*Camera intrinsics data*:

------

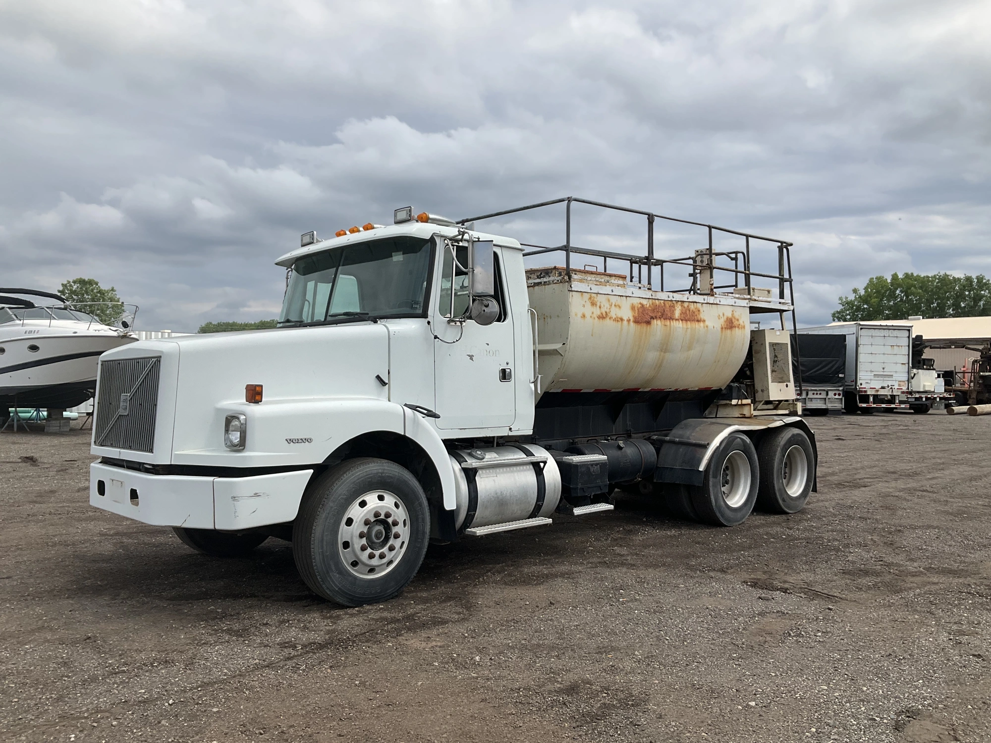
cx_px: 496
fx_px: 830
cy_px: 372
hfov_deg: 61.7
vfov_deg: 48.2
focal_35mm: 29
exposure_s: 1/2538
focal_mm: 3
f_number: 1.8
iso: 25
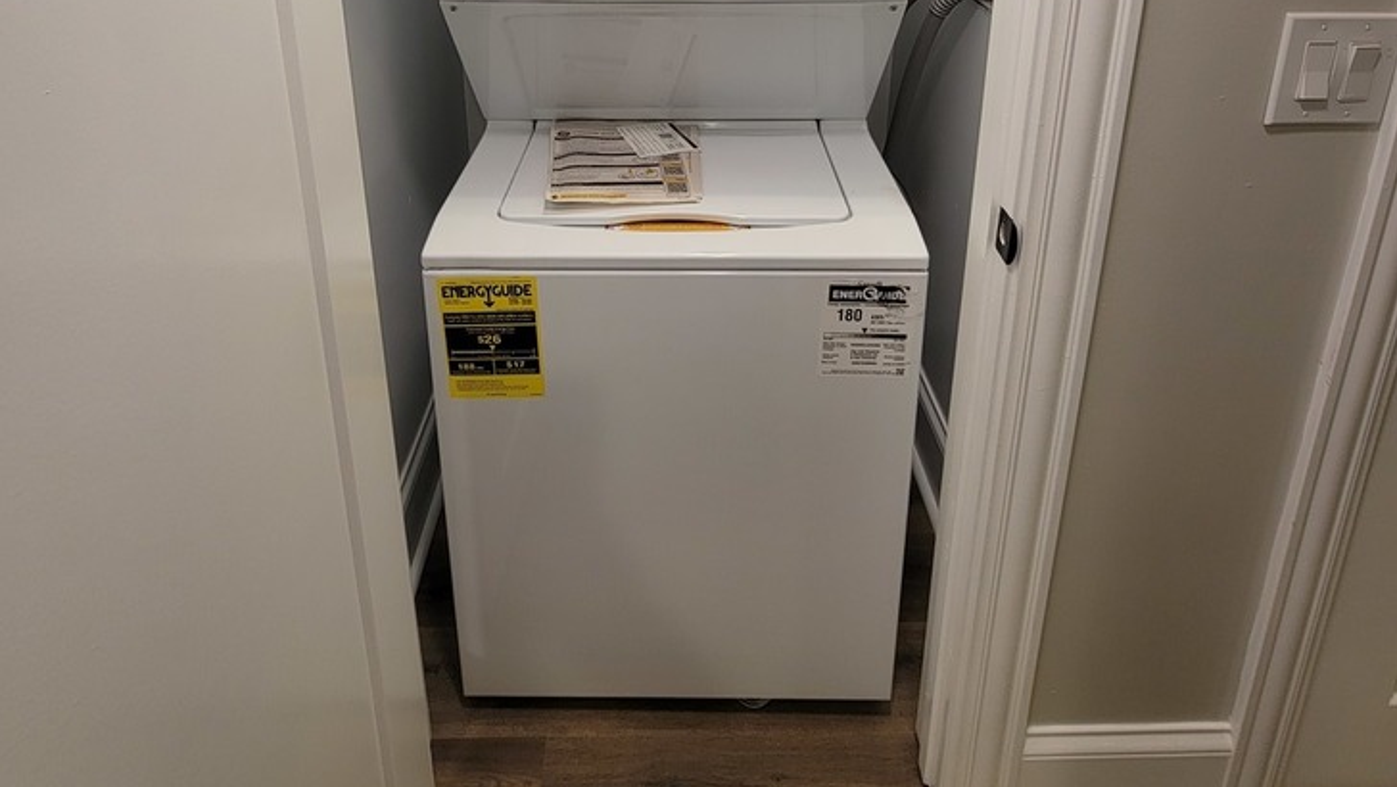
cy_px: 27
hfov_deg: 83.8
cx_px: 670
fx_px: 778
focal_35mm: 21
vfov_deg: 46.3
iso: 64
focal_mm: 2.2
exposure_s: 1/60
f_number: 2.2
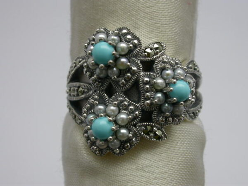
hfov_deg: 23.0
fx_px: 609
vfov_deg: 17.4
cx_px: 124
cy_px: 93
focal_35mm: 85
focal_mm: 17.7
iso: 100
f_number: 7.4
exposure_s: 1/27.3
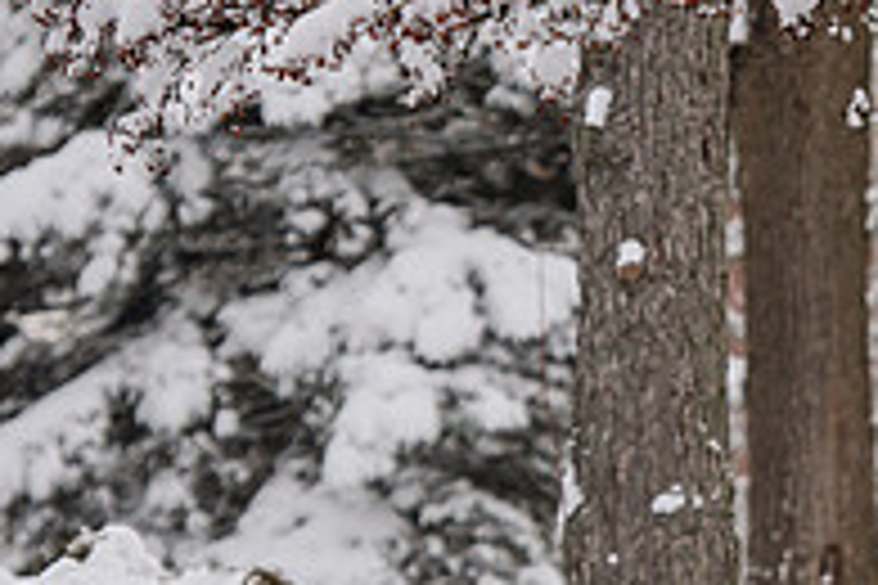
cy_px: 452
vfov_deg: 3.4
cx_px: 937
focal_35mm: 401
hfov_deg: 5.1
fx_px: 9779
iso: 160
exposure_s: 1/500
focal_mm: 135
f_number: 3.5
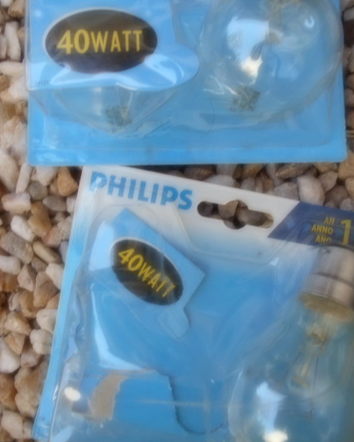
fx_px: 445
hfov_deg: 43.4
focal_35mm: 34
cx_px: 178
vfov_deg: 52.8
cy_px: 221
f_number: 3.2
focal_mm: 4.6
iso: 80
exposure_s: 1/80
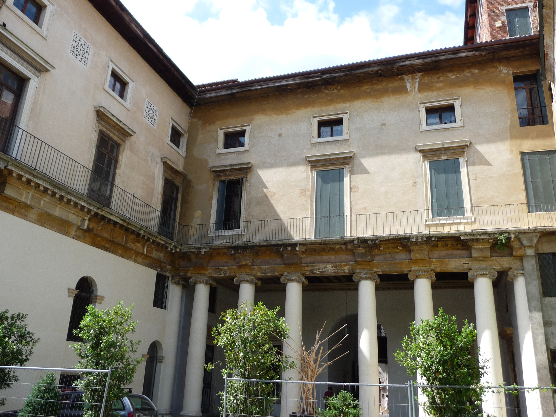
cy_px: 208
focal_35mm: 30
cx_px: 278
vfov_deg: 46.8
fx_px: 482
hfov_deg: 60.0
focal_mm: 5
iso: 100
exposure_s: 1/500
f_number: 3.4
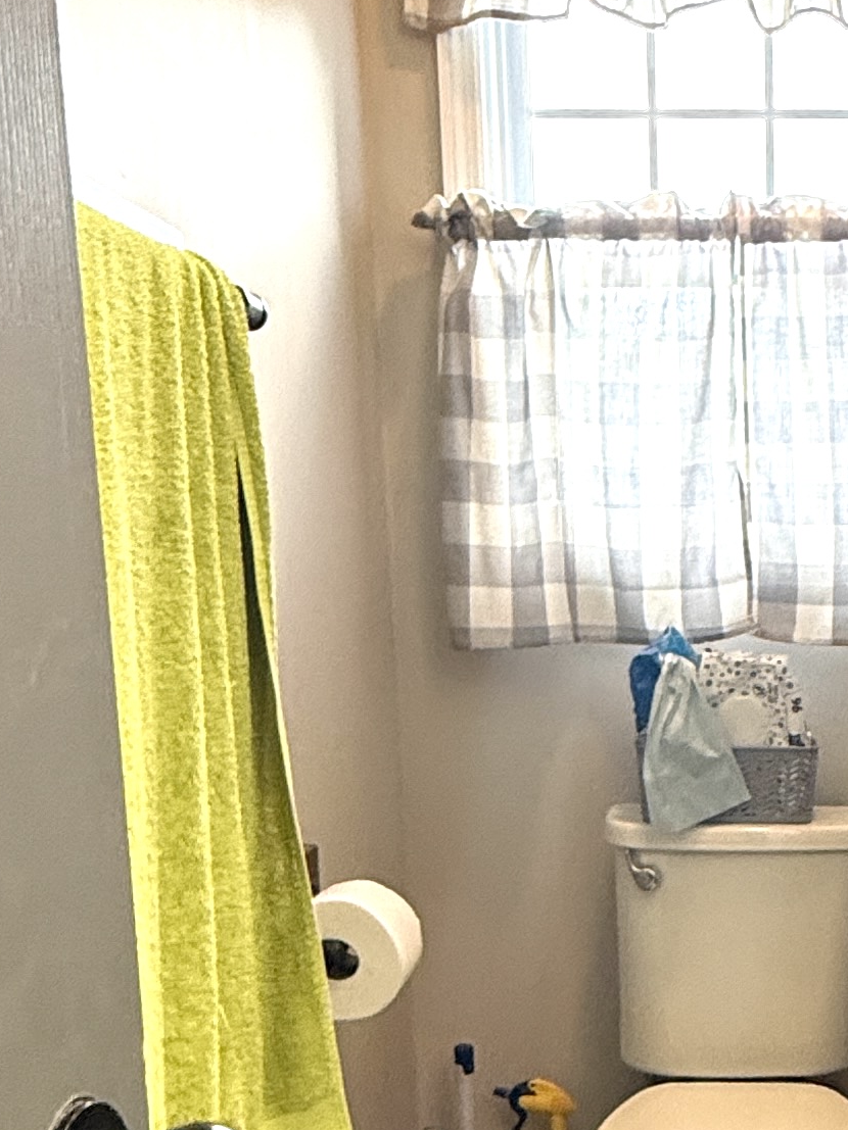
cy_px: 834
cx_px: 843
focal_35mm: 51
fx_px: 1666
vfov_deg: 36.7
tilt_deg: -5.7
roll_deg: +0.4
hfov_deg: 27.0
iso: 200
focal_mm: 2.22
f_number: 2.2
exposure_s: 1/60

------

*Goal of the exercise*: Exactly the lines from the one holding "exposure_s: 1/80" to the last line of the records above should be duplicated, with no pictures among them.

*Written answer*:
exposure_s: 1/80
cy_px: 208
focal_35mm: 30
cx_px: 278
vfov_deg: 46.8
fx_px: 482
hfov_deg: 60.0
focal_mm: 5
iso: 100
exposure_s: 1/500
f_number: 3.4
cy_px: 834
cx_px: 843
focal_35mm: 51
fx_px: 1666
vfov_deg: 36.7
tilt_deg: -5.7
roll_deg: +0.4
hfov_deg: 27.0
iso: 200
focal_mm: 2.22
f_number: 2.2
exposure_s: 1/60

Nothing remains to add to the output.